• Problem description:
Leave every image out, and return the rest of the data word for word.

[Data excerpts]
== Segment start ==

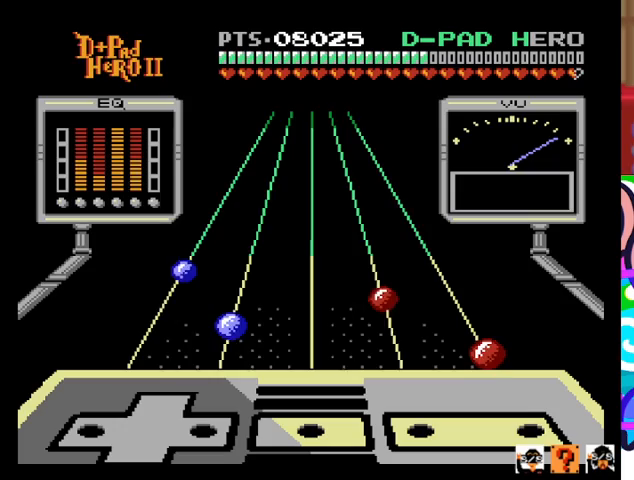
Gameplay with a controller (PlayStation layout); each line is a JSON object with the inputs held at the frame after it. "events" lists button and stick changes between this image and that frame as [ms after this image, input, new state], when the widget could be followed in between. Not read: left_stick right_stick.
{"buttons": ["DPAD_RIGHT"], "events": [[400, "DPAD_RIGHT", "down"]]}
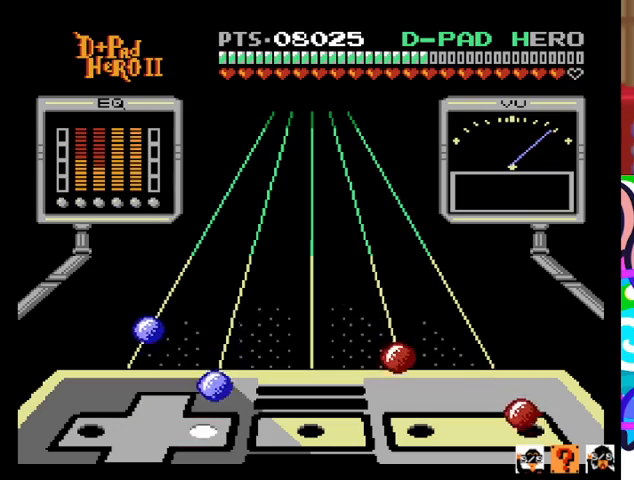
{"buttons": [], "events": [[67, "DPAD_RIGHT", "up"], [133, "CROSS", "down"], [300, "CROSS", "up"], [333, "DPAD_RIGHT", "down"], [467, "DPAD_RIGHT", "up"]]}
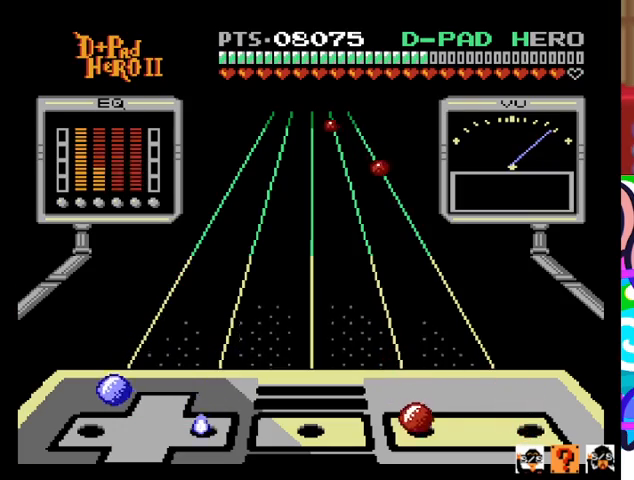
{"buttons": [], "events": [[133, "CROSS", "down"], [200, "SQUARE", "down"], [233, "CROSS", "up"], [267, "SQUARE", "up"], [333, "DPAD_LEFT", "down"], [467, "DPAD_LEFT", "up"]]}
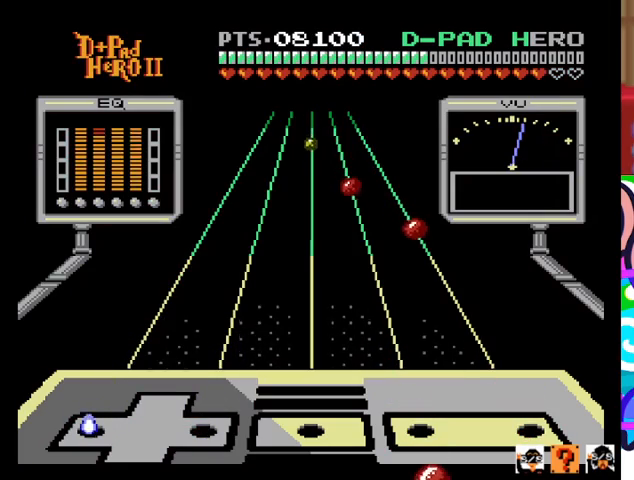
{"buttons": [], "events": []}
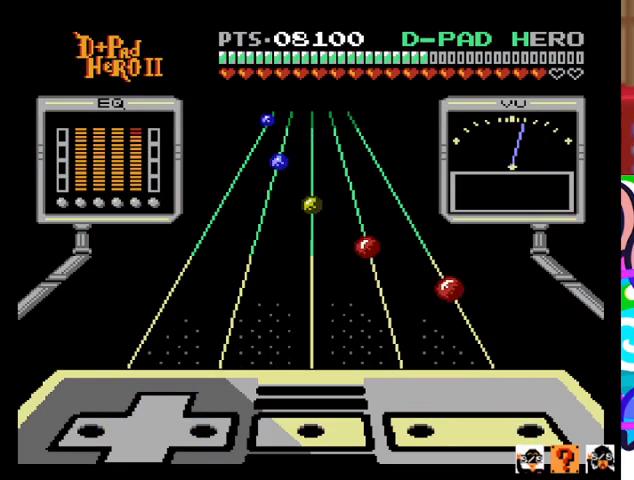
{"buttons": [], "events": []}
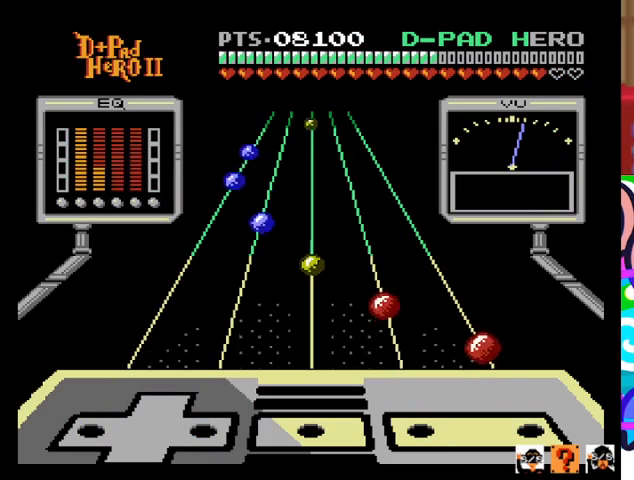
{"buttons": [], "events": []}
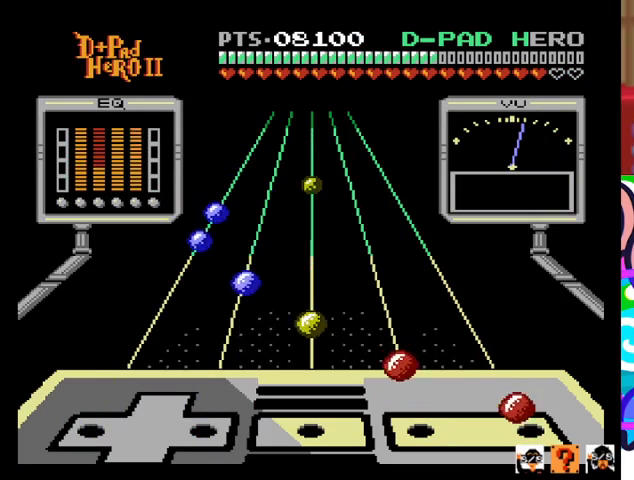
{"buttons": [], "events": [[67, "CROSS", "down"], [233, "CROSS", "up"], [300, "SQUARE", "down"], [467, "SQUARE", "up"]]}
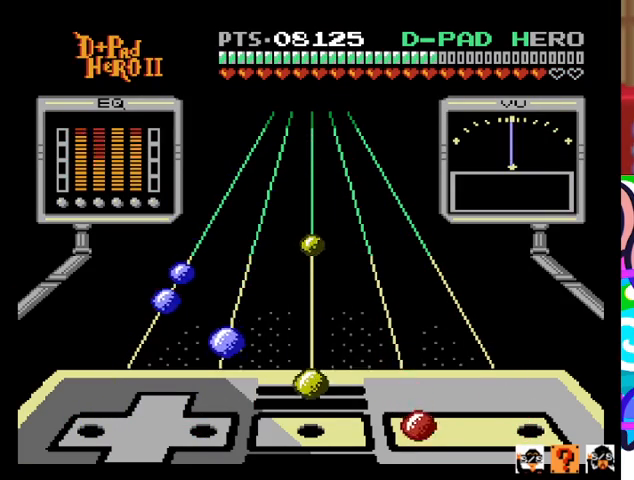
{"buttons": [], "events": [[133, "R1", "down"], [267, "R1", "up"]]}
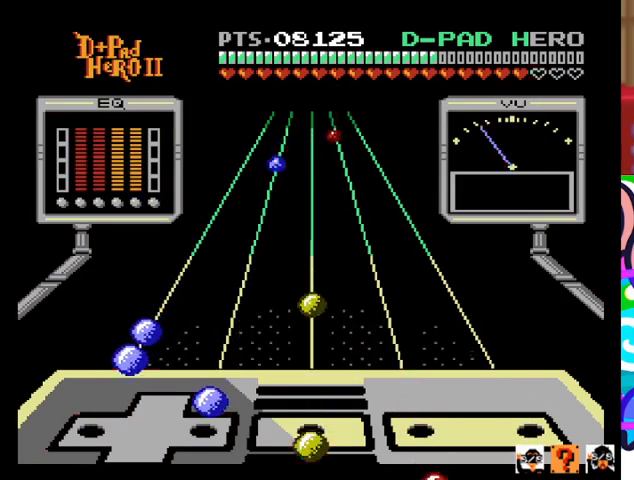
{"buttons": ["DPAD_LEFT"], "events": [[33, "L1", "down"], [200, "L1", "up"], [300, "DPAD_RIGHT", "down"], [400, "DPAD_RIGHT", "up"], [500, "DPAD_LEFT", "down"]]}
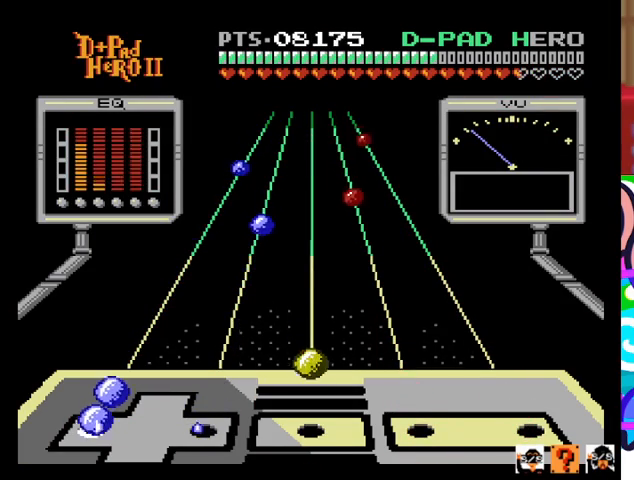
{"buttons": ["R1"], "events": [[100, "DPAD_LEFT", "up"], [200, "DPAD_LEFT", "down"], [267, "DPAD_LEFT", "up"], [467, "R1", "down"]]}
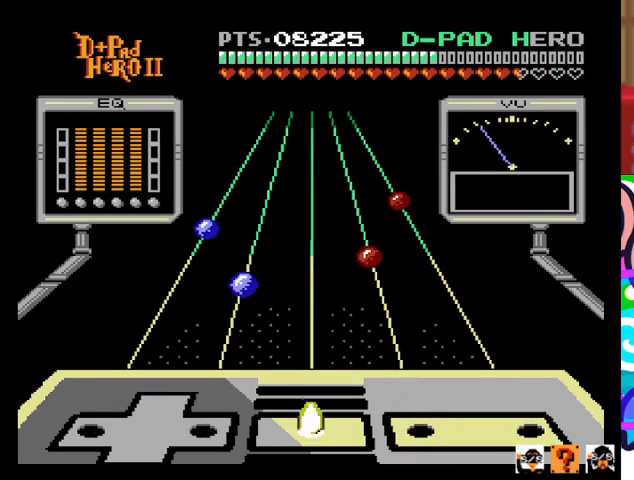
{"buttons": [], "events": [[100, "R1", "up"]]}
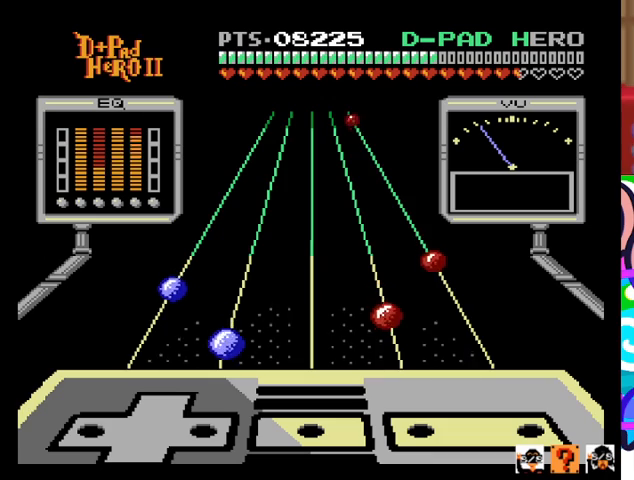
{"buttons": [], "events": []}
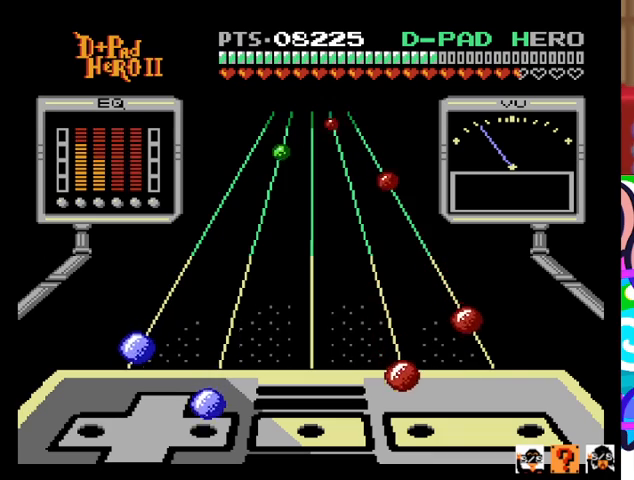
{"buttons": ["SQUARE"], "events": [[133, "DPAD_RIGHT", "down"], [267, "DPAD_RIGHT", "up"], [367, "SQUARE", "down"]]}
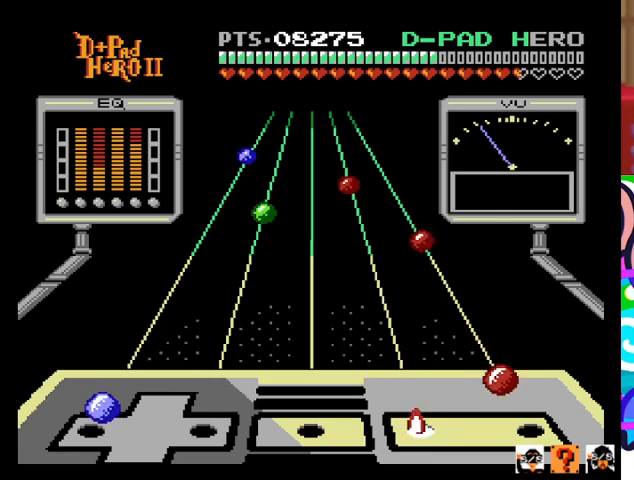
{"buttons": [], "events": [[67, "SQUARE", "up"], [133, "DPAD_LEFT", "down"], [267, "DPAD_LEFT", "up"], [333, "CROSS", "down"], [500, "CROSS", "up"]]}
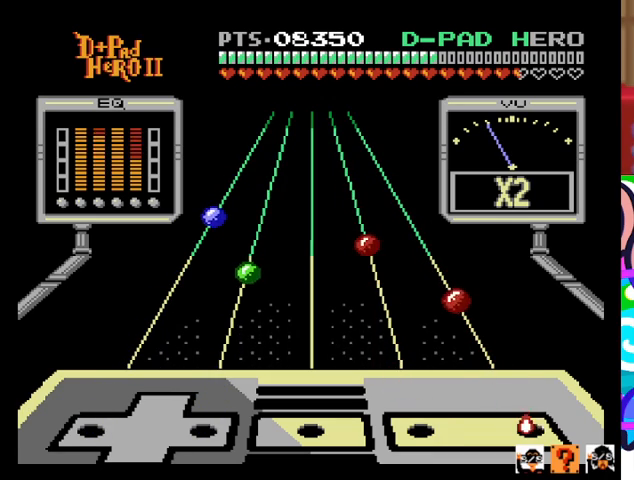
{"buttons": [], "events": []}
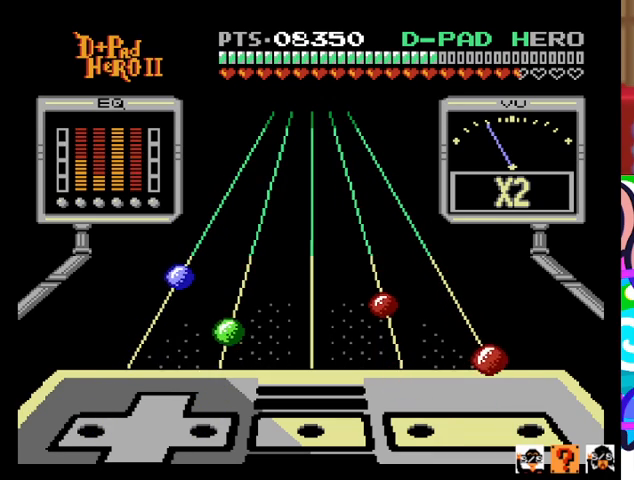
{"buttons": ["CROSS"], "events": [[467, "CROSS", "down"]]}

== Segment end ==

• Output of the exercise:
Gameplay with a controller (PlayStation layout); each line is a JSON object with the inputs held at the frame after it. "events" lists button and stick changes between this image and that frame as [ms after this image, input, new state], when the widget could be followed in between. Not read: left_stick right_stick.
{"buttons": ["DPAD_RIGHT"], "events": [[400, "DPAD_RIGHT", "down"]]}
{"buttons": [], "events": [[67, "DPAD_RIGHT", "up"], [133, "CROSS", "down"], [300, "CROSS", "up"], [333, "DPAD_RIGHT", "down"], [467, "DPAD_RIGHT", "up"]]}
{"buttons": [], "events": [[133, "CROSS", "down"], [200, "SQUARE", "down"], [233, "CROSS", "up"], [267, "SQUARE", "up"], [333, "DPAD_LEFT", "down"], [467, "DPAD_LEFT", "up"]]}
{"buttons": [], "events": []}
{"buttons": [], "events": []}
{"buttons": [], "events": []}
{"buttons": [], "events": [[67, "CROSS", "down"], [233, "CROSS", "up"], [300, "SQUARE", "down"], [467, "SQUARE", "up"]]}
{"buttons": [], "events": [[133, "R1", "down"], [267, "R1", "up"]]}
{"buttons": ["DPAD_LEFT"], "events": [[33, "L1", "down"], [200, "L1", "up"], [300, "DPAD_RIGHT", "down"], [400, "DPAD_RIGHT", "up"], [500, "DPAD_LEFT", "down"]]}
{"buttons": ["R1"], "events": [[100, "DPAD_LEFT", "up"], [200, "DPAD_LEFT", "down"], [267, "DPAD_LEFT", "up"], [467, "R1", "down"]]}
{"buttons": [], "events": [[100, "R1", "up"]]}
{"buttons": [], "events": []}
{"buttons": ["SQUARE"], "events": [[133, "DPAD_RIGHT", "down"], [267, "DPAD_RIGHT", "up"], [367, "SQUARE", "down"]]}
{"buttons": [], "events": [[67, "SQUARE", "up"], [133, "DPAD_LEFT", "down"], [267, "DPAD_LEFT", "up"], [333, "CROSS", "down"], [500, "CROSS", "up"]]}
{"buttons": [], "events": []}
{"buttons": ["CROSS"], "events": [[467, "CROSS", "down"]]}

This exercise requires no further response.